DETAILED ACTION
Notice of Pre-AIA or AIA Status
The present application, filed on or after March 16, 2013, is being examined under the first inventor to file provisions of the AIA .
1. Formal Matters
Claims 1-7, 9-11, 14, 17-21, 23-25, 27 and 29-34 are pending and are the subject of this Office Action.

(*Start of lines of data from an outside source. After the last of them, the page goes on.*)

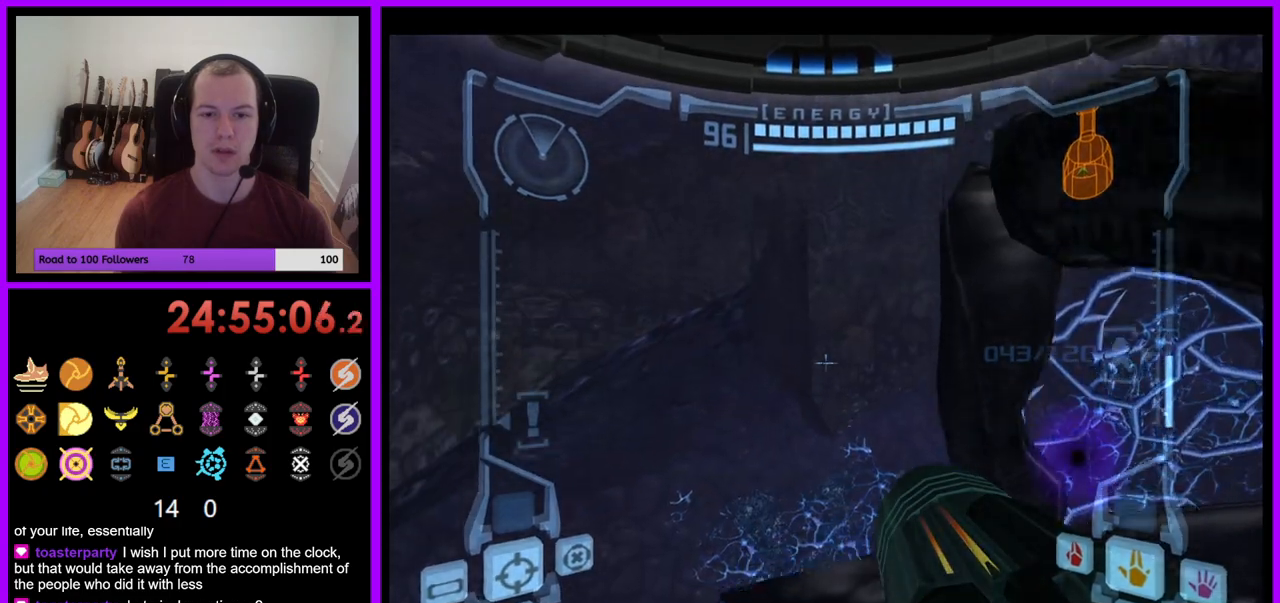
{"buttons": ["L1"], "left_stick": "up-right", "right_stick": "center", "events": [[167, "left_stick", "right"], [333, "B", "up"], [333, "left_stick", "up-right"]]}
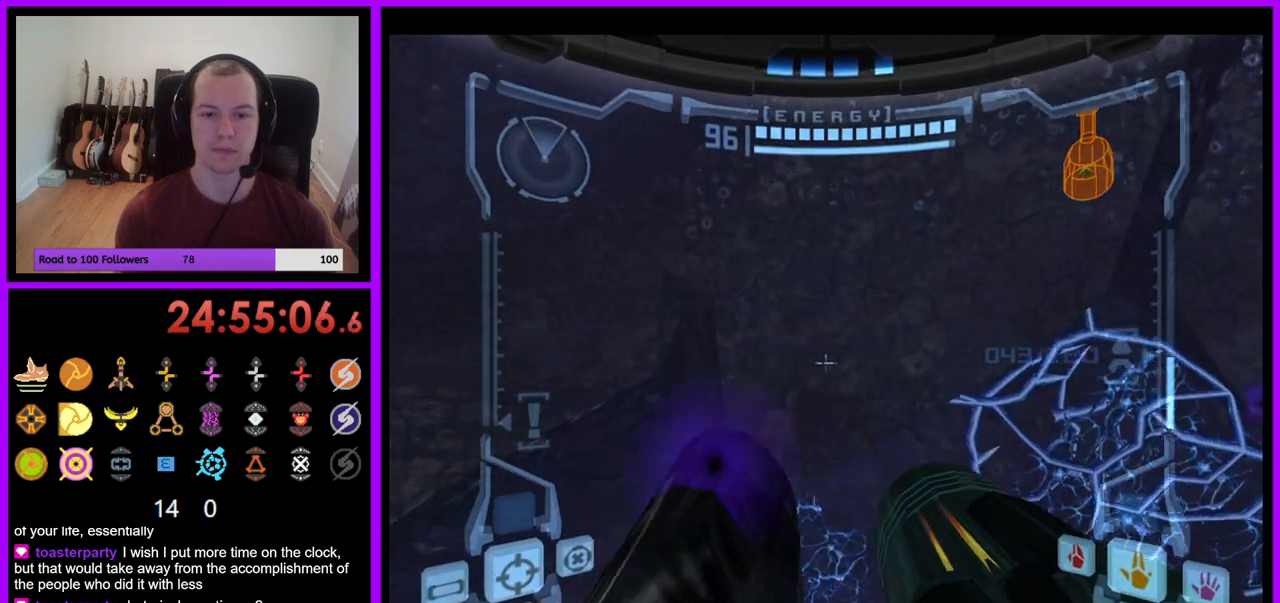
{"buttons": ["L1"], "left_stick": "center", "right_stick": "center", "events": [[33, "left_stick", "center"]]}
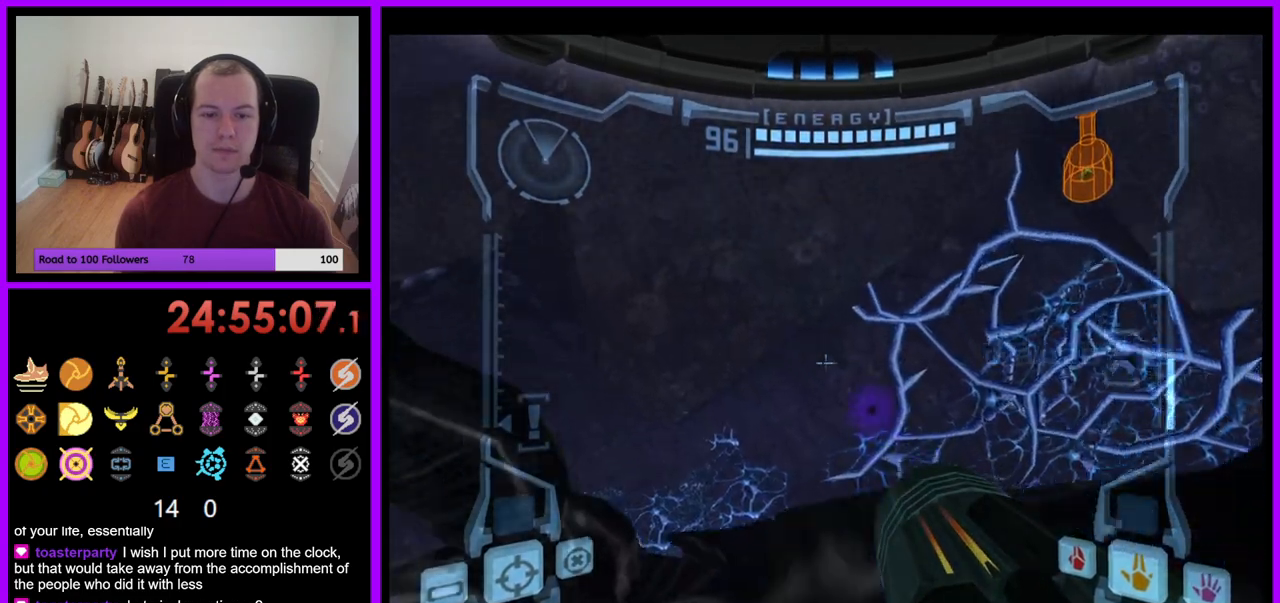
{"buttons": ["L1"], "left_stick": "left", "right_stick": "center", "events": [[167, "B", "down"], [283, "B", "up"], [283, "left_stick", "left"]]}
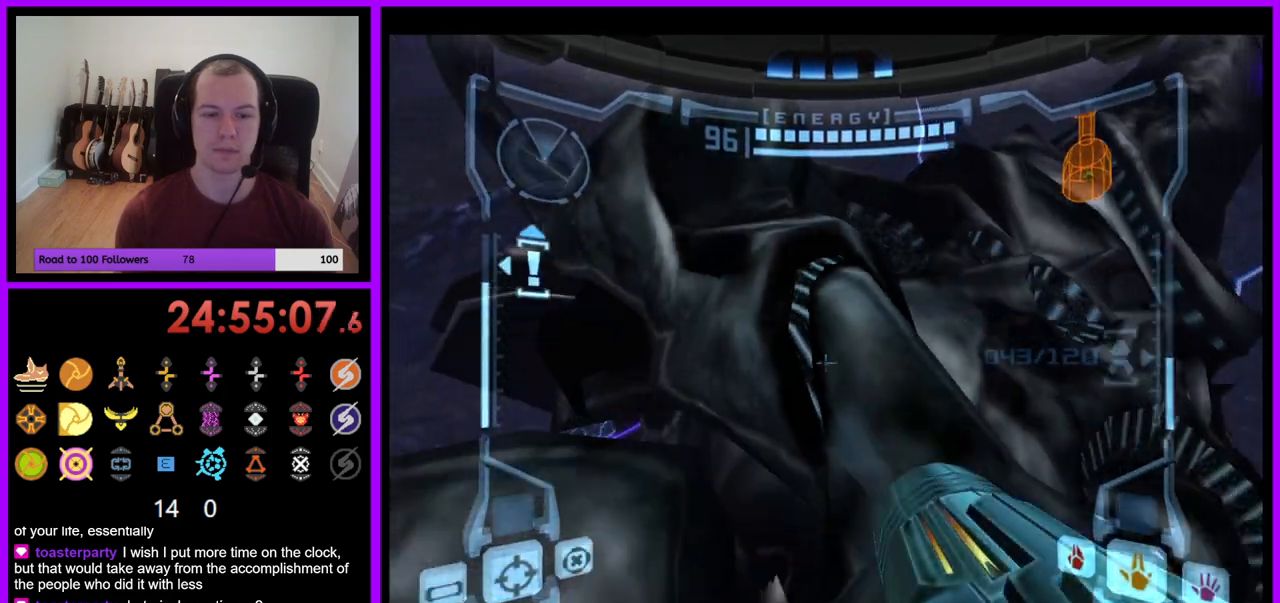
{"buttons": ["L1"], "left_stick": "down-left", "right_stick": "center", "events": [[50, "left_stick", "center"], [150, "B", "down"], [183, "left_stick", "down-left"], [267, "B", "up"]]}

2. Claim Rejections - 35 USC § 103
In the event the determination of the status of the application as subject to AIA 35 U.S.C. 102 and 103 (or as subject to pre-AIA 35 U.S.C. 102 and 103) is incorrect, any correction of the statutory basis (i.e., changing from AIA to pre-AIA ) for the rejection will not be considered a new ground of rejection if the prior art relied upon, and the rationale supporting the rejection, would be the same under either status.
The following is a quotation of 35 U.S.C. 103 which forms the basis for all obviousness rejections set forth in this Office action:
A patent for a claimed invention may not be obtained, notwithstanding that the claimed invention is not identically disclosed as set forth in section 102, if the differences between the claimed invention and the prior art are such that the claimed invention as a whole would have been obvious before the effective filing date of the claimed invention to a person having ordinary skill in the art to which the claimed invention pertains. Patentability shall not be negated by the manner in which the invention was made.
The factual inquiries for establishing a background for determining obviousness under 35 U.S.C. 103 are summarized as follows:
1. Determining the scope and contents of the prior art.
2. Ascertaining the differences between the prior art and the claims at issue.
3. Resolving the level of ordinary skill in the pertinent art.
4. Considering objective evidence present in the application indicating obviousness or nonobviousness.
This application currently names joint inventors. In considering patentability of the claims the examiner presumes that the subject matter of the various claims was commonly owned as of the effective filing date of the claimed invention(s) absent any evidence to the contrary. Applicant is advised of the obligation under 37 CFR 1.56 to point out the inventor and effective filing dates of each claim that was not commonly owned as of the effective filing date of the later invention in order for the examiner to consider the applicability of 35 U.S.C. 102(b)(2)(C) for any potential 35 U.S.C. 102(a)(2) prior art against the later invention.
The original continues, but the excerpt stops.